乗りっ放しで汚れてない? 毎日使うママチャリの洗車方法とは

毎日のように使っている自転車は、当然ながら汚れるものですが、クルマやバイクと違って洗車する人は意外と少ないようです。簡単な自転車の洗車方法を紹介します。

カンタン洗車を習慣に、気持ち良いサイクルライフを

 通勤・通学や買物、子供の送り迎えなど、毎日のように使っている自転車は、道路を走るので当然ながら汚れます。しかしクルマやバイクと違って、洗車する人は意外と少ないようです。

毎日使うママチャリ、洗車してますか?
毎日使うママチャリ、洗車してますか?

 汚いよりはキレイな自転車に乗る方が気持ちは良いもの。それに定期的な洗車は自転車の異常に気付くきっかけにもなります。

 自転車は少しの手間で見違えるほどキレイになるので、ここでは俗にママチャリと言われるシティサイクル(軽快車)の簡易的な洗車方法を紹介します。

 ロードバイクなどの高級スポーツ車も基本的には同じですが、車種によっては特殊なコーティングが施されていたり、特別なパーツが使われていることがあるのでくれぐれも注意してください。ロードバイク専門店によっては洗車サービスもあり、また最近では自転車の洗車専門店もあるので、利用を検討しても良いと思います。

 さて、ママチャリの洗車ですが、基本的にはクルマやバイクと変わりません。まずは水で落ちる汚れを洗い流し、残った汚れを洗剤で落とします。その後、水ですすいだら水を拭き取って乾かします。自転車はチェーンやギア、カギやスタンドがむき出しになってるので、洗車後は各部に注油が必要です。

 洗車にはそれなりのスペースが必要ですが、目安としてはクルマ1台分もあれば十分です。使う水も、上手にやればバケツ1杯分で足ります。
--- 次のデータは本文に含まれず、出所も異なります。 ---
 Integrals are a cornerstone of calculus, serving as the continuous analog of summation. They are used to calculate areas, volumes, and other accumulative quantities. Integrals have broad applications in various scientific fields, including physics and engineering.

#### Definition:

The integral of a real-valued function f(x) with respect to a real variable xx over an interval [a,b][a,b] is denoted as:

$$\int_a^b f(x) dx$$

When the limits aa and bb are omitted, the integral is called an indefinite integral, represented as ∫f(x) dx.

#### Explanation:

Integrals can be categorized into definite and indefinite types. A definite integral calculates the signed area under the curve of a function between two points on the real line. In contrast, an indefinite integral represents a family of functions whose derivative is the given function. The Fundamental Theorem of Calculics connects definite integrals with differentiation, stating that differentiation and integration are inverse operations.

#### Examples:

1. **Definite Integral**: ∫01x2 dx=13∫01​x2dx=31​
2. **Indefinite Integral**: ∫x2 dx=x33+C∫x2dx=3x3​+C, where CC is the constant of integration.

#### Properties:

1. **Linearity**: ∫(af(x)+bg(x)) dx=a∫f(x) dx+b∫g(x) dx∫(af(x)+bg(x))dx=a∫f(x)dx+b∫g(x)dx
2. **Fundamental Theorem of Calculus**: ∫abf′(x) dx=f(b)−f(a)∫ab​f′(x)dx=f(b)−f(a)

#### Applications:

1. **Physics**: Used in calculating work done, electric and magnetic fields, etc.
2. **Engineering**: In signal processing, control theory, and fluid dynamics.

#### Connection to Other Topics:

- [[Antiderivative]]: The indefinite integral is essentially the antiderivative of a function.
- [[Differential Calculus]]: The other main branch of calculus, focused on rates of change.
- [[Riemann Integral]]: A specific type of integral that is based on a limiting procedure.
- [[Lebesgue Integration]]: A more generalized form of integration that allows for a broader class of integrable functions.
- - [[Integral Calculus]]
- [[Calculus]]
 準備するものは、使い古しのタオルが2枚程度、自転車にはギアやワイヤーといった引っかかりやすい部分があるので、けが防止のために手袋の着用をオススメします。

 最初に水洗いをするのは、表面に付着したホコリや砂、土などを洗い流すことで、車体に傷がつくことを防ぐためです。これを怠ると、細かい粒子をタオルなどで擦りつけることになってしまいます。

 水洗いが済んだら、少量の洗剤を溶かした水で車体全体をなでるように洗います。洗車用のクリーナーなどもありますが、食器用の中性洗剤でも汚れは十分落ちます。注意点として、アルカリ性の洗剤などを使用した場合、プラスチック製のカバーが割れてしまうといった事例もあるので、必ず中性洗剤を使用してください。
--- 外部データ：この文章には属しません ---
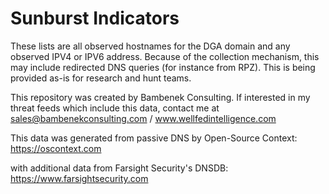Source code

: # Sunburst Indicators

These lists are all observed hostnames for the DGA domain and any observed
IPV4 or IPV6 address. Because of the collection mechanism, this may include
redirected DNS queries (for instance from RPZ). This is being provided as-is
for research and hunt teams.

This repository was created by Bambenek Consulting. If interested in my threat feeds which include this data, contact me at sales@bambenekconsulting.com / www.wellfedintelligence.com

This data was generated from passive DNS by Open-Source Context: https://oscontext.com

with additional data from Farsight Security's DNSDB: https://www.farsightsecurity.com
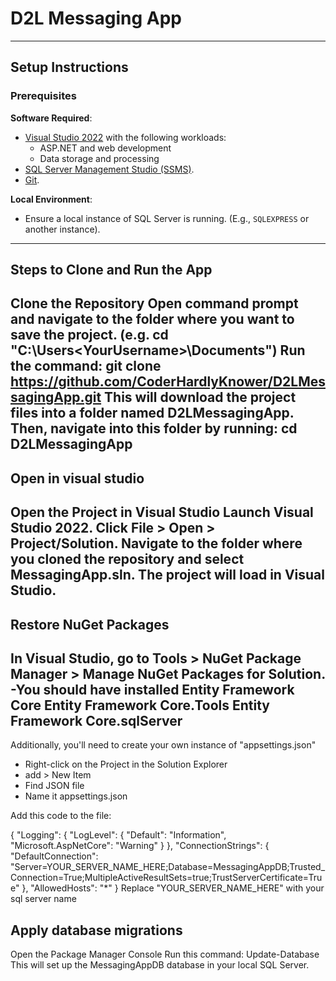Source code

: # D2L Messaging App

---

## **Setup Instructions**

### Prerequisites
 **Software Required**:
   - [Visual Studio 2022](https://visualstudio.microsoft.com/) with the following workloads:
     - ASP.NET and web development
     - Data storage and processing
   - [SQL Server Management Studio (SSMS)](https://learn.microsoft.com/en-us/sql/ssms/download-sql-server-management-studio-ssms).
   - [Git](https://git-scm.com/).

 **Local Environment**:
   - Ensure a local instance of SQL Server is running. (E.g., `SQLEXPRESS` or another instance).

---

## Steps to Clone and Run the App
Clone the Repository
Open command prompt and navigate to the folder where you want to save the project. 
(e.g. cd "C:\Users\<YourUsername>\Documents")
Run the command: git clone https://github.com/CoderHardlyKnower/D2LMessagingApp.git
This will download the project files into a folder named D2LMessagingApp. 
Then, navigate into this folder by running:  cd D2LMessagingApp
---
## Open in visual studio
Open the Project in Visual Studio
Launch Visual Studio 2022.
Click File > Open > Project/Solution.
Navigate to the folder where you cloned the repository and select MessagingApp.sln.
The project will load in Visual Studio.
---
## Restore NuGet Packages
In Visual Studio, go to Tools > NuGet Package Manager > Manage NuGet Packages for Solution.
-You should have installed
Entity Framework Core
Entity Framework Core.Tools
Entity Framework Core.sqlServer
---
Additionally, you'll need to create your own instance of "appsettings.json"
- Right-click on the Project in the Solution Explorer
- add > New Item
- Find JSON file
- Name it appsettings.json

Add this code to the file:

{
  "Logging": {
    "LogLevel": {
      "Default": "Information",
      "Microsoft.AspNetCore": "Warning"
    }
  },
  "ConnectionStrings": {
    "DefaultConnection": "Server=YOUR_SERVER_NAME_HERE;Database=MessagingAppDB;Trusted_Connection=True;MultipleActiveResultSets=true;TrustServerCertificate=True"
  },
  "AllowedHosts": "*"
}
Replace "YOUR_SERVER_NAME_HERE" with your sql server name

## Apply database migrations
Open the Package Manager Console 
Run this command: Update-Database
This will set up the MessagingAppDB database in your local SQL Server.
 また、靴底が当たって黒いスジのような跡を見るとメラミンスポンジなどでゴシゴシ擦りたくなりますが、表面の塗装まで落とすことになってしまうので、あまり使わない方が良いでしょう。

 一通り洗剤で洗ったら水で流します。強い水圧で一気に洗い流したいところですが、自転車には回転がスムーズになるようにベアリングという小さな鉄の玉が封入された部品がいくつか使われています。そこへ水が入り込んでしまうと故障の原因になるので、洗い流すときは上から下へ、優しく水を当てます。
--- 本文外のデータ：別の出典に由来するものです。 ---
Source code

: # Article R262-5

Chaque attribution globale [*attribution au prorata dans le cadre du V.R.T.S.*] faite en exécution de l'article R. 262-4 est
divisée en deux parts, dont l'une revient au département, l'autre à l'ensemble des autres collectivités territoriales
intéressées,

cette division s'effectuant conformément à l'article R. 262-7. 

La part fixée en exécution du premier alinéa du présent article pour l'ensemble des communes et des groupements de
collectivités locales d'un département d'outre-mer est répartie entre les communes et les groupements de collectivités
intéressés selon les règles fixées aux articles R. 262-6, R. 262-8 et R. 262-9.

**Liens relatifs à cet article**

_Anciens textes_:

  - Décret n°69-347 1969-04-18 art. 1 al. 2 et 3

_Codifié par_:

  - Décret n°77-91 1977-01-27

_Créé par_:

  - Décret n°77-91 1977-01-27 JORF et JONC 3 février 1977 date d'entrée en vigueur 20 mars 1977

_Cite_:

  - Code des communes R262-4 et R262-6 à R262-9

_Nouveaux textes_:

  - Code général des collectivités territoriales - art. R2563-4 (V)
表面に付着したホコリを軽く拭きとるだけでもキレイに見えるもの
表面に付着したホコリを軽く拭きとるだけでもキレイに見えるもの

 自転車のすすぎが終わったら、乾いたタオルで水分を拭き取ります。水分が長時間残っているとサビの原因になりますので、十分に乾かします。

 洗車が済んだら、チェーン、スタンドの可動部、動きの悪いカギなど、必要な部分に注油します。チェーンの場合、一般的なスプレータイプの潤滑油はサラサラしていて雨などで流されやすいので、あまり効果は長持ちしません。チェーン専用グリスを塗布してください

 また、自転車には「絶対に注油してはいけない場所」があります。「前・後輪のブレーキ周辺」はブレーキ性能が損なわれる可能性があるので、絶対に油が付着しないよう注意が必要です。ベアリングが封入されている「前・後輪の中心軸(ハブ)」と、ペダルの根元にある「ボトムブラケット」も注油厳禁です。

 少し手間はかかりますが、ここまでやれば自転車はかなりきれいになると思います。面倒であれば、硬く絞った濡れタオルで車体全体を軽く拭くだけでも結構汚れは落ちます。街中を走るママチャリの汚れの多くは砂ぼこりやススなので、サッと拭くだけでもキレイになります。

 洗車をすれば自転車への愛着も増し、大事に扱うきっかけにもなるでしょう。キレイな自転車で、気持ちの良いサイクルライフを過ごしたいものです。